Student learning objective- Students will explain how cultural and economic factors affected migration patterns over time.

“One-third of the population of the South is of the Negro race. No enterprise seeking the material, civil, or moral welfare of this section can disregard this element of our population and reach the highest success. . . .

“To those of the white race who look to the incoming of those of foreign birth and strange tongue and habits for the prosperity of the South, were I permitted I would repeat what I say to my own race, ‘Cast down your bucket where you are.’ Cast it down among the eight millions of Negroes whose habits you know, whose fidelity and love you have tested. . . . Cast down your bucket among these people who have, without strikes and labour wars, tilled your fields, cleared your forests, builded your railroads and cities, and brought forth treasures from the bowels of the earth, and helped make possible this magnificent representation of the progress of the South. Casting down your bucket among my people, . . . you will find that they will buy your surplus land, make blossom the waste places in your fields, and run your factories. . . . [W]e shall stand by you with a devotion that no foreigner can approach, ready to lay down our lives, if need be, in defence of yours, interlacing our industrial, commercial, civil, and religious life with yours in a way that shall make the interests of both races one. In all things that are purely social we can be as separate as the fingers, yet one as the hand in all things essential to mutual progress.”

Booker T. Washington, Atlanta Exposition Address, 1895

“General [Gideon J.] Pillow . . . suggested that a company be formed with a capital of half a million [dollars]. . . . This company is to place reliable agents, one at San Francisco and the other at New York; these agents shall bring into competition the companies engaged in the transportation of immigrants from Europe, and [Chinese laborers from] the Pacific Railroad. If we can command the capital to pay all the charges of the immigrants from their homes to . . . where they are wanted, they will be able to supply the planters of the five States bordering on the Mississippi river with all the labor that they want at 33 per cent less than it could be got by any individual efforts or enterprise. In recommending the inauguration of this system of labor, the committee are moved by no hostility to our former servants. . . . Just one half of the soil is in cultivation that was so before the war, and that [was] because the labor was not adequate to the demands. ‘The negroes have taken to other vocations also, and have left the corn and cotton fields. They have [taken] the place of the white man on the river almost entirely, and have supplanted the Irish, Dutch, and Germans on the steamboats. Our cities are full of them.’”

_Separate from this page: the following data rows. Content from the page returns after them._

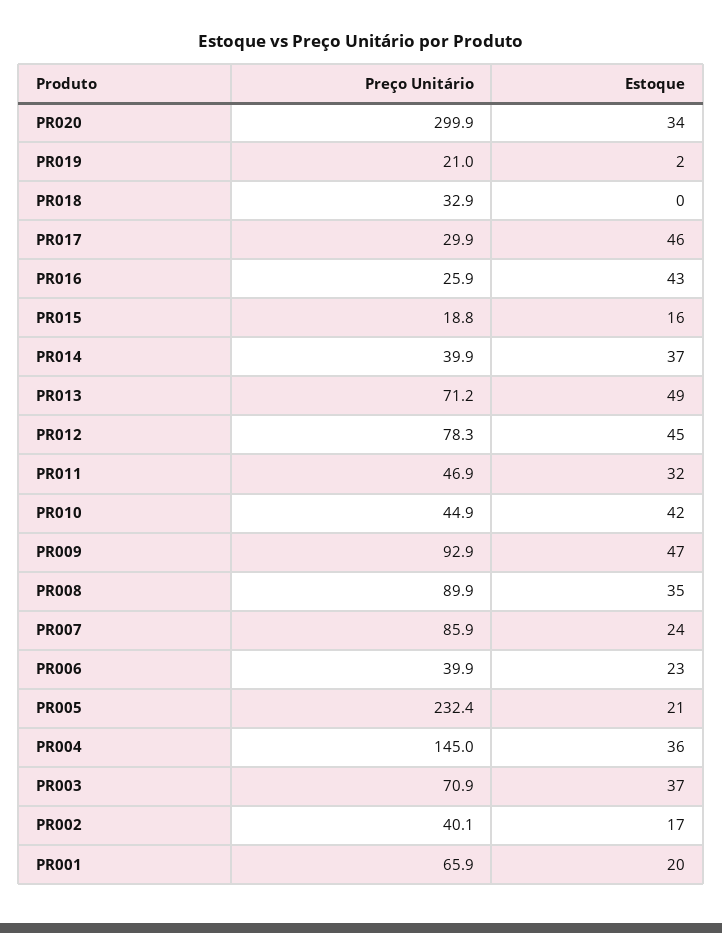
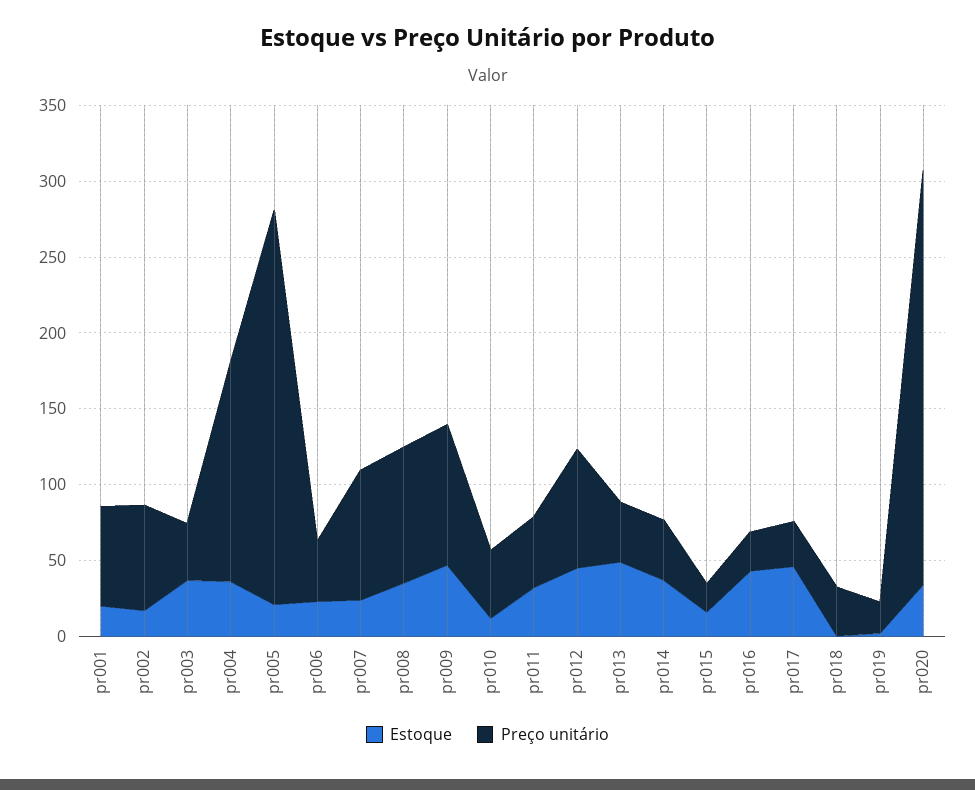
  {
    "Preço Unitário": {
-     "PR020": 299.9,
+     "PR020": 270,
      "PR019": 21,
      "PR018": 32.9,
      "PR017": 29.9,
      "PR016": 25.9,
      "PR015": 18.8,
      "PR014": 39.9,
-     "PR013": 71.2,
+     "PR013": 40,
      "PR012": 78.3,
      "PR011": 46.9,
      "PR010": 44.9,
      "PR009": 92.9,
      "PR008": 89.9,
      "PR007": 85.9,
      "PR006": 39.9,
-     "PR005": 232.4,
+     "PR005": 260,
      "PR004": 145,
-     "PR003": 70.9,
+     "PR003": 40,
-     "PR002": 40.1,
+     "PR002": 70,
      "PR001": 65.9
    },
    "Estoque": {
      "PR020": 34,
      "PR019": 2,
      "PR018": 0,
      "PR017": 46,
      "PR016": 43,
      "PR015": 16,
      "PR014": 37,
      "PR013": 49,
      "PR012": 45,
      "PR011": 32,
-     "PR010": 42,
+     "PR010": 10,
      "PR009": 47,
      "PR008": 35,
      "PR007": 24,
      "PR006": 23,
      "PR005": 21,
      "PR004": 36,
      "PR003": 37,
      "PR002": 17,
      "PR001": 20
    }
  }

General Gideon J. Pillow, southern plantation owner, newspaper report of a speech delivered at a convention of plantation owners in Memphis, Tennessee, Memphis Daily Appeal, 1869

Discussion Question #1- What is Washington's point of view?

Discussion Question #2- What is the purpose of his argument?

Discussion Question #3- Who is the intended audience of the Washington source?

Discussion Question #4- Who is the intended audience of the Pillow source?

Discussion Question #5- What is a similarity in Washington and Pillow's arguments in the excerpts? (Historical situation)

Discussion Question #6- What is a difference between Washington and Pillow's arguments in the excerpts?